On Thu, Jan 29, 2009 at 5:32 PM, Dan Larkin <d...@danlarkin.org> wrote:
>
> On Jan 29, 2009, at 5:23 PM, Cosmin Stejerean wrote:
>>
>> If in? was to be added how would it behave when given a map as the
>> first argument? I would rather have "contains?" do the right thing
>> for list/vectors/sets and keep its current behavior for maps.
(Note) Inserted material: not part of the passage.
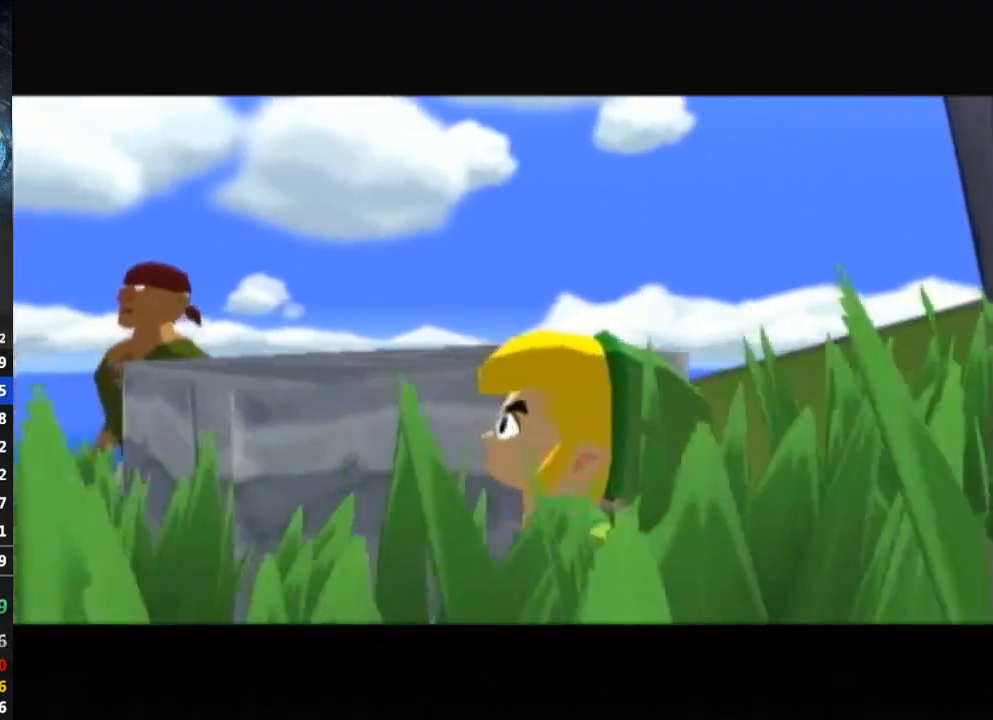
{"buttons": [], "left_stick": "center", "right_stick": "center", "events": [[100, "B", "down"], [133, "B", "up"], [200, "B", "down"], [267, "B", "up"], [367, "B", "down"], [400, "B", "up"]]}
If we
>> do actually need a function like contains that ONLY accepts a map as
>> the first argument I think a name like has-key? is the most intuitive.
>
> I think "in?" would behave like "contains?" when given a map:
>
> (in? {:a 1 :b 2 :c 3} :a) => true
> (in? {:a 1 :b 2 :c 3} :d) => false

I thought we had beaten this one entirely to death:
http://groups.google.com/group/clojure/browse_thread/thread/ff224d2b88b671e7/575cefc2c03ce154

And yet it lives!

What is the drawback of the (some #{:y} [:x :y :z]) idiom?  Is it too
verbose?  Too slow?  Too flexible?  Too good a re-use of existing
functionality?  Too helpful in opening ones eyes to the possibilities
of sets and higher order functions?

And if you really don't want to use it (why again?) there is
clojure.contrib.seq-utils/includes?, so why not use that?